Author: Maia Chance
Publication: 15 September 2015 -- Minotaur Books (St. Martin's Press)
Amazon Description:
31-year-old society matron Lola Woodby has survived her loveless marriage with an unholy mixture of highballs, detective novels, and chocolate layer cake, until, her husband dies suddenly, leaving her his fortune...or so Lola thought. As it turns out, all she inherits from Alfie is a big pile of debt. Pretty soon, Lola and her stalwart Swedish cook, Berta, are reduced to hiding out in the secret love nest Alfie kept in New York City. But when rent comes due, Lola and Berta have no choice but to accept an offer made by one of Alfie's girls-on-the-side: in exchange for a handsome sum of money, the girl wants Lola to retrieve a mysterious reel of film for her. It sounds like an easy enough way to earn the rent money. But Lola and Berta realize they're in way over their heads when, before they can retrieve it, the man currently in possession of the film reel is murdered, and the reel disappears. On a quest to retrieve the reel and solve the murder before the killer comes after them next, Lola and Berta find themselves navigating one wacky situation after another in high style and low company.First Line: In all fairness, my husband was the one who should've been murdered.

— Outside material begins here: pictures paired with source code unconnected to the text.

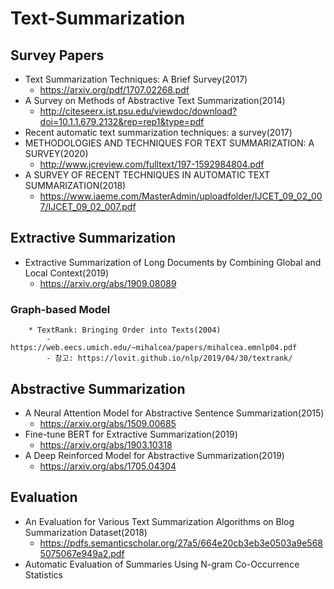 # Text-Summarization
## Survey Papers
* Text Summarization Techniques: A Brief Survey(2017)
    - https://arxiv.org/pdf/1707.02268.pdf
* A Survey on Methods of Abstractive Text Summarization(2014)
    - http://citeseerx.ist.psu.edu/viewdoc/download?doi=10.1.1.679.2132&rep=rep1&type=pdf
* Recent automatic text summarization techniques: a survey(2017)
* METHODOLOGIES AND TECHNIQUES FOR TEXT SUMMARIZATION: A SURVEY(2020)
    - http://www.jcreview.com/fulltext/197-1592984804.pdf
* A SURVEY OF RECENT TECHNIQUES IN AUTOMATIC TEXT SUMMARIZATION(2018)
    - https://www.iaeme.com/MasterAdmin/uploadfolder/IJCET_09_02_007/IJCET_09_02_007.pdf

## Extractive Summarization
* Extractive Summarization of Long Documents by Combining Global and Local Context(2019)
    - https://arxiv.org/abs/1909.08089
### Graph-based Model
        * TextRank: Bringing Order into Texts(2004)
            - https://web.eecs.umich.edu/~mihalcea/papers/mihalcea.emnlp04.pdf
            - 참고: https://lovit.github.io/nlp/2019/04/30/textrank/

    
## Abstractive Summarization
* A Neural Attention Model for Abstractive Sentence Summarization(2015)
    - https://arxiv.org/abs/1509.00685
* Fine-tune BERT for Extractive Summarization(2019)
    - https://arxiv.org/abs/1903.10318
* A Deep Reinforced Model for Abstractive Summarization(2019)
    - https://arxiv.org/abs/1705.04304

## Evaluation
* An Evaluation for Various Text Summarization Algorithms on Blog Summarization Dataset(2018)
    - https://pdfs.semanticscholar.org/27a5/664e20cb3eb3e0503a9e5685075067e949a2.pdf
* Automatic Evaluation of Summaries Using N-gram Co-Occurrence Statistics
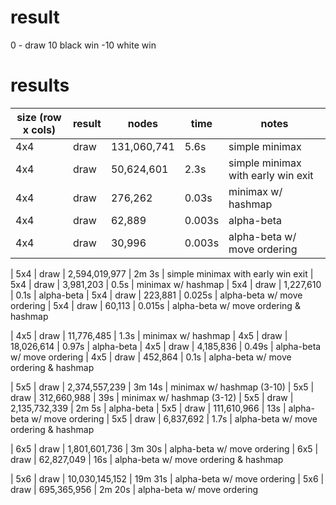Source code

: # result

0 - draw
10 black win
-10 white win

# results

| size (row x cols) | result | nodes | time | notes
|-|-|-|-|-|
| 4x4 | draw | 131,060,741 | 5.6s   | simple minimax
| 4x4 | draw |  50,624,601 | 2.3s   | simple minimax with early win exit
| 4x4 | draw |     276,262 | 0.03s  | minimax w/ hashmap
| 4x4 | draw |      62,889 | 0.003s | alpha-beta
| 4x4 | draw |      30,996 | 0.003s | alpha-beta w/ move ordering

| 5x4 | draw | 2,594,019,977 | 2m 3s  | simple minimax with early win exit
| 5x4 | draw |     3,981,203 | 0.5s   | minimax w/ hashmap
| 5x4 | draw |     1,227,610 | 0.1s   | alpha-beta
| 5x4 | draw |       223,881 | 0.025s | alpha-beta w/ move ordering
| 5x4 | draw |        60,113 | 0.015s | alpha-beta w/ move ordering & hashmap

| 4x5 | draw | 11,776,485 | 1.3s  | minimax w/ hashmap
| 4x5 | draw | 18,026,614 | 0.97s | alpha-beta
| 4x5 | draw |  4,185,836 | 0.49s | alpha-beta w/ move ordering
| 4x5 | draw |    452,864 | 0.1s  | alpha-beta w/ move ordering & hashmap

| 5x5 | draw | 2,374,557,239 | 3m 14s | minimax w/ hashmap (3-10)
| 5x5 | draw |   312,660,988 | 39s    | minimax w/ hashmap (3-12)
| 5x5 | draw | 2,135,732,339 | 2m 5s  | alpha-beta
| 5x5 | draw |   111,610,966 | 13s    | alpha-beta w/ move ordering
| 5x5 | draw |     6,837,692 | 1.7s   | alpha-beta w/ move ordering & hashmap

| 6x5 | draw |  1,801,601,736 | 3m 30s | alpha-beta w/ move ordering
| 6x5 | draw |     62,827,049 | 16s    | alpha-beta w/ move ordering & hashmap

| 5x6 | draw | 10,030,145,152 | 19m 31s | alpha-beta w/ move ordering
| 5x6 | draw |    695,365,956 |  2m 20s | alpha-beta w/ move ordering

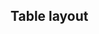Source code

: ## Table layout


<!-- <values.tableLayout> -->
<!-- </values.tableLayout> -->

<!-- <variants.tableLayout> -->
<!-- </variants.tableLayout> -->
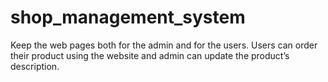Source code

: # shop_management_system
Keep the web pages both for the admin and for the users. Users
can order their product using the website and admin can update
the product’s description.
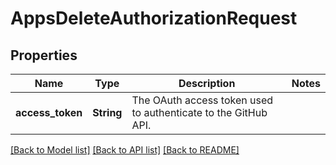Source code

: # AppsDeleteAuthorizationRequest

## Properties

Name | Type | Description | Notes
------------ | ------------- | ------------- | -------------
**access_token** | **String** | The OAuth access token used to authenticate to the GitHub API. | 

[[Back to Model list]](../README.md#documentation-for-models) [[Back to API list]](../README.md#documentation-for-api-endpoints) [[Back to README]](../README.md)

Charming, witty, often laugh-out-loud funny, Maia Chance's Come Hell or Highball introduces a sparkling new voice in crime fiction.
Faves on 4s:
p14: The good news, it turned out, was that Alfie hadn't actually written a will, so everthing went to me. The bad news was, there wasn't a nickel to inherit.
p74: We passed the servants' staircase. We made it halfway down a hallway that led to the kitchen. Suddenly, a bang! rang out behind the kitchen door.

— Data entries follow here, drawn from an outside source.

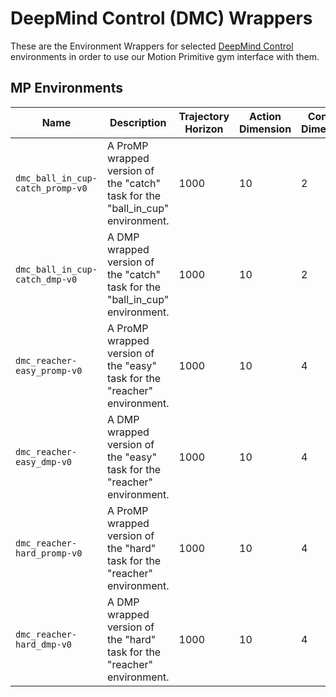 # DeepMind Control (DMC) Wrappers

These are the Environment Wrappers for selected 
[DeepMind Control](https://deepmind.com/research/publications/2020/dm-control-Software-and-Tasks-for-Continuous-Control) 
environments in order to use our Motion Primitive gym interface with them.

## MP Environments

[//]: <> (These environments are wrapped-versions of their Deep Mind Control Suite &#40;DMC&#41; counterparts. Given most task can be)
[//]: <> (solved in shorter horizon lengths than the original 1000 steps, we often shorten the episodes for those task.)

|Name| Description|Trajectory Horizon|Action Dimension|Context Dimension
|---|---|---|---|---|
|`dmc_ball_in_cup-catch_promp-v0`| A ProMP wrapped version of the "catch" task for the "ball_in_cup" environment. | 1000 | 10 | 2
|`dmc_ball_in_cup-catch_dmp-v0`| A DMP wrapped version of the "catch" task for the "ball_in_cup" environment. | 1000| 10 | 2
|`dmc_reacher-easy_promp-v0`| A ProMP wrapped version of the "easy" task for the "reacher" environment. | 1000 | 10 | 4
|`dmc_reacher-easy_dmp-v0`| A DMP wrapped version of the "easy" task for the "reacher" environment. | 1000| 10 | 4
|`dmc_reacher-hard_promp-v0`| A ProMP wrapped version of the "hard" task for the "reacher" environment.| 1000 | 10 | 4
|`dmc_reacher-hard_dmp-v0`| A DMP wrapped version of the "hard" task for the "reacher" environment. | 1000 | 10 | 4
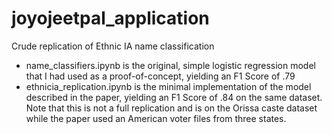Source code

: # joyojeetpal_application
Crude replication of Ethnic IA name classification

 - name_classifiers.ipynb is the original, simple logistic regression model that I had used as a proof-of-concept, yielding an F1 Score of .79
 - ethnicia_replication.ipynb is the minimal implementation of the model described in the paper, yielding an F1 Score of .84 on the same dataset. Note that this is not a full replication and is on the Orissa caste dataset while the paper used an American voter files from three states.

p124: You probably can't be a gangster kingpin without succumbing to a certain amount of deranged paranoia.
p164: "Back off," Berta said. She pressed the pistol's barrel into Jimmy's lapel and pushed him away. "I am not that sort of lady."
p234: I kicked myself for asking. But then, Berta could write a laundry list of all my foibles, yet I knew next to nothing about her. She was a walled fortress.
Ramble:
This past Friday I used the glorious Come Hell or Highball for my Book Beginnings & Friday 56 post. At the time I had just started it and was already confident in comparing Lola to Phryne Fisher. It didn't take long before I was saying to myself "Phryne who?" (Well, not really ... but I think you understand what I'm trying to get at.)
The story opens at the funeral of Lola's husband on May 30, 1923. It's the Roaring Twenties -- the age of Prohibition, silent movies, gangsters, flappers, chorus girls, and high society. Lola and her husband were part of the high society crowd and after his death she began to realize just how much a part of the gangsters and chorus girls crowd he was. One of the chorus girls in question offers to pay Lola to retrieve a film roll for her from one the high society types and, since her husband had left her with nothing but a pile of debt and a secret apartment love-nest, she and her cook Berta take the case. It sounded easy enough if it hadn't been for the dead bodies piling up, Lola being suspected of murder, and the private detective who appears to be on their heels at every turn. (And that's only in the first half!)
I love Lola. In an age where the flapper figure of having very little figure is all the rage, she keeps her curves. Forget dieting -- give that girl some steak, potatoes and chocolate. And Prohibition? Pshaw. Highballs are as important to her as coffee is to me. Luckily, she has her cook and partner-in-crime Berta. When Lola lost everything, Berta refused to leave her. In fact, she pretty much blackmailed Lola into letting her stick around and we're all better off for it!
And Ralph? Yeah, that's one private detective I definitely wouldn't mind following me around "like the little lamb after Mary."
This has all of the hijinx and hilarity that I would expect from an old movie that I would lose myself in on Turner Classic Movies. Hmmmm ... maybe from the early to mid-1950s and helmed by someone like Billy Wilder. Since I can't come up with anyone I would cast now, we'll just hop in thee ol' time machine back to 1955 or so.
Angela Lansbury is Lola ...
Robert Mitchum is Ralph ...
And NOBODY could be Berta except for Jane Darwell ...
Of course, time machines don't really exist so my dream cast will only be in my dreams -- and running through my head with each following book in the series!